— TASK INSTRUCTIONS —
1. In the passage on piano playing and social media, at what age did the speaker get a first job?
2. Repeat the part of the passage on piano playing and social media from "I started to" up to and including "next few years.", word for word.

— GIVEN PASSAGE —
++++++++

I started to play the piano when I was eight years old, and I got my first job when I was fifteen, in the restaurant next to my school. I went in there on a Friday night and said “Can I play?” and just started there. I started playing anywhere that would have me for the next few years.

… On Social Media

There’s so many pros and so many cons. I think it’s amazing now that I can write a song tomorrow, put a little video up in the evening, and it goes immediately to all the people that might enjoy it. You can have immediate feedback after shows, and most of the time on social media, especially if it’s the people that follow your music, it’s positive stuff. But sometimes there will be some negative stuff, which is actually quite constructive. People can come to a show and be like, “The sound was awful, why would you play there?” and it’s quite useful sometimes. I just try and balance it out and have boundaries with it, because it can be so useful, and so positive as well.

++++++++

— GIVEN DATA —
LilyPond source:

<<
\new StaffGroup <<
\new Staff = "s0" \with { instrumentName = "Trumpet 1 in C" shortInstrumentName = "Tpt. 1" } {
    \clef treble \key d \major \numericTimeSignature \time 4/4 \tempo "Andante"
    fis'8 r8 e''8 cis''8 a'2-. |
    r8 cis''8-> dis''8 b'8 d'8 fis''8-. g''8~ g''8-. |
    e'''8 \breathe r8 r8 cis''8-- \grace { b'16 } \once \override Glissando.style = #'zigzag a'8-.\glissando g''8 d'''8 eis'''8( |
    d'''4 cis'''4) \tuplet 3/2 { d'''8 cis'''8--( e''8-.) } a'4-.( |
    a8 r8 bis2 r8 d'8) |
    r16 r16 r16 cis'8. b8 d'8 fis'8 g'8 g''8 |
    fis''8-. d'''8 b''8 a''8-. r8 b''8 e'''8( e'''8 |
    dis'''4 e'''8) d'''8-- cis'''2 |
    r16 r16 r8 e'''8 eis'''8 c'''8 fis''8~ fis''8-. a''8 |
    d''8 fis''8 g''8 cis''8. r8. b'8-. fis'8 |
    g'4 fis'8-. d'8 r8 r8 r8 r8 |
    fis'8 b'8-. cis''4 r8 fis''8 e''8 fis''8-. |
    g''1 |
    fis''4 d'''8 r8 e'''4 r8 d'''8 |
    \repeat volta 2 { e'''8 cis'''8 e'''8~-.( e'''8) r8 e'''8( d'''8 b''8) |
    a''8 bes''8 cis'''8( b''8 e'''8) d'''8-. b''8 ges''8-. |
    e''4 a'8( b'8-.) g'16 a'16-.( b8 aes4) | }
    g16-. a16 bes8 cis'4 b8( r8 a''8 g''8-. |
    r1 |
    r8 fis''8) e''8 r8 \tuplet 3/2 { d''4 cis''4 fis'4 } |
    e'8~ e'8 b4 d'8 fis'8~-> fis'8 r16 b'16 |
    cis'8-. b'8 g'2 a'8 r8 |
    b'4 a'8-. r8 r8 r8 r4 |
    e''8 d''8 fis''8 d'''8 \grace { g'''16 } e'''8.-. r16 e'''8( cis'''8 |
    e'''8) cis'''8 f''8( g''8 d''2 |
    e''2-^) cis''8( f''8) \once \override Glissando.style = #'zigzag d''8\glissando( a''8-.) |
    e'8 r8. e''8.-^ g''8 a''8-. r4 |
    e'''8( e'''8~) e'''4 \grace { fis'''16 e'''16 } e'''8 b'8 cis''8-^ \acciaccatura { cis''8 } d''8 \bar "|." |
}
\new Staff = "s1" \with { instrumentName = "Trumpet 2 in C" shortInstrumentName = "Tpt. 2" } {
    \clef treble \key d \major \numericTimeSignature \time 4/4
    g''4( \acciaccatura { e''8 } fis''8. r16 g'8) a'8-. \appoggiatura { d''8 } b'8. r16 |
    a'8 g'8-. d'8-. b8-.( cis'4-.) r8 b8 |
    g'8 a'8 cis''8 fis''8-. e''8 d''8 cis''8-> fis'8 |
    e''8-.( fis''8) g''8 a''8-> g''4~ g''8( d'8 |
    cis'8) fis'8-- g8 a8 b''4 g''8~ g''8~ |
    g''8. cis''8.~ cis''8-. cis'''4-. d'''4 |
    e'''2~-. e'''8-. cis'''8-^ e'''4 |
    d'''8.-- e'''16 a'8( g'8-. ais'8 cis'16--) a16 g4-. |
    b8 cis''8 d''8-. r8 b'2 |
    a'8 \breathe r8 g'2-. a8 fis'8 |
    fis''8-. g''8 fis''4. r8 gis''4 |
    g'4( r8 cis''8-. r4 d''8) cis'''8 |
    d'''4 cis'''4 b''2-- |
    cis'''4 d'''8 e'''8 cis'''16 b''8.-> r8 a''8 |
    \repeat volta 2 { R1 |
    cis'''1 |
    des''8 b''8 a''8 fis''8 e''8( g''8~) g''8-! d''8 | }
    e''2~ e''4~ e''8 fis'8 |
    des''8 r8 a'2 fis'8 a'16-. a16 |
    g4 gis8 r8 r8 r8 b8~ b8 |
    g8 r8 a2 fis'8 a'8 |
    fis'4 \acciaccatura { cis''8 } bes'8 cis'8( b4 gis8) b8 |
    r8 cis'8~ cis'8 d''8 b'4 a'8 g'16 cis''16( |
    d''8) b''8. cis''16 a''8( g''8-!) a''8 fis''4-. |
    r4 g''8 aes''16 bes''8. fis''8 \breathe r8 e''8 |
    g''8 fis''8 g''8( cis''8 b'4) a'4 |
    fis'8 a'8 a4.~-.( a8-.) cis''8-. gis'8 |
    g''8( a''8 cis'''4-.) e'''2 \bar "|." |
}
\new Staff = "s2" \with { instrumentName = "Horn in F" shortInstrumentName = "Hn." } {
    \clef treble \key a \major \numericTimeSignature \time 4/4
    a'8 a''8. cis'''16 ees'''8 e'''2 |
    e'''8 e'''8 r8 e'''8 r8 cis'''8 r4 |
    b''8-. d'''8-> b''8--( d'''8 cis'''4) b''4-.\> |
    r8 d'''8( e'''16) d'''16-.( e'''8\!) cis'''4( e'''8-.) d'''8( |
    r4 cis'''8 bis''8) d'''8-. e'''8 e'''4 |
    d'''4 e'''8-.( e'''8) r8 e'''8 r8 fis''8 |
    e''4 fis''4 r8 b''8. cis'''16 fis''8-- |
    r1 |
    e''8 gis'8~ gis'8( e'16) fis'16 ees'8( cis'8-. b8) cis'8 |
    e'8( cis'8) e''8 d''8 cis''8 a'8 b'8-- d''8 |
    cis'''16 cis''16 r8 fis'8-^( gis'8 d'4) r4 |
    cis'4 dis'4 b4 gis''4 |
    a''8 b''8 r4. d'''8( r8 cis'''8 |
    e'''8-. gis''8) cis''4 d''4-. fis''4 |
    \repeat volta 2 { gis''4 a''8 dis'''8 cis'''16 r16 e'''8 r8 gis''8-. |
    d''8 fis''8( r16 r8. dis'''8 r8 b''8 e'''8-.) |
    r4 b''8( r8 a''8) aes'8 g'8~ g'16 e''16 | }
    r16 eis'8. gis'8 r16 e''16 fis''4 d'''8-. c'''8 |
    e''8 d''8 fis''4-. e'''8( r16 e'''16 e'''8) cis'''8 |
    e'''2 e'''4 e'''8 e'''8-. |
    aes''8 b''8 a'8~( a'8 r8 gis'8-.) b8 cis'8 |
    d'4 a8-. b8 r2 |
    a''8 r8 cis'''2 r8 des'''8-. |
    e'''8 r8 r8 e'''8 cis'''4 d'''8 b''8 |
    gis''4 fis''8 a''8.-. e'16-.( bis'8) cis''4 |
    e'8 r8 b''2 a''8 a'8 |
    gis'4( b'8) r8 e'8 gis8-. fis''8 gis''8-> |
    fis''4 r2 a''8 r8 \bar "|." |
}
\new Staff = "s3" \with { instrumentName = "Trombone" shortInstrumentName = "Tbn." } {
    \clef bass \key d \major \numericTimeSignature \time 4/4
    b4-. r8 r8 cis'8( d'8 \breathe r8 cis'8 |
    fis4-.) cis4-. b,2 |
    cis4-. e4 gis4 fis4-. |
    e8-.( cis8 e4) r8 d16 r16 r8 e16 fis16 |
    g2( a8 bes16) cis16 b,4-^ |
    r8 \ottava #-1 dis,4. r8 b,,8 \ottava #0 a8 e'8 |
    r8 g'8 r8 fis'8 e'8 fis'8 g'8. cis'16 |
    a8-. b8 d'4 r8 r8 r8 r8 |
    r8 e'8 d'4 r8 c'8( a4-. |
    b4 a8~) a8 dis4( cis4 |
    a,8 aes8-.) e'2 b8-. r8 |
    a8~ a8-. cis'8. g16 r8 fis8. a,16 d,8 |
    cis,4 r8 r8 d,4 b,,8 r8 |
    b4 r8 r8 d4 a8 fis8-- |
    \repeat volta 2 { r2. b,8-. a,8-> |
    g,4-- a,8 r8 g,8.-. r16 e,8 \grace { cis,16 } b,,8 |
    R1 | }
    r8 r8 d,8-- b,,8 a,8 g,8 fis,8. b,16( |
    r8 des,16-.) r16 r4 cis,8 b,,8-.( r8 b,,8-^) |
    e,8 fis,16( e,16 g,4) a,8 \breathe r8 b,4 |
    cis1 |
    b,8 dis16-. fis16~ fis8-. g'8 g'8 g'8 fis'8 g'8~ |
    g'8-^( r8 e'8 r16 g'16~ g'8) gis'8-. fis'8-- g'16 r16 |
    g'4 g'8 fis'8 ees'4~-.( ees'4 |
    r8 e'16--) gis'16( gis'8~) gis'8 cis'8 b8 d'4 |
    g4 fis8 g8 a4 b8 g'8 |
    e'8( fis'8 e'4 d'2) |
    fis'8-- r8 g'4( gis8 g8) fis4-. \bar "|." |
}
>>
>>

++++++++

— RESULTS —
1. At fifteen.

2.
I started to play the piano when I was eight years old, and I got my first job when I was fifteen, in the restaurant next to my school. I went in there on a Friday night and said “Can I play?” and just started there. I started playing anywhere that would have me for the next few years.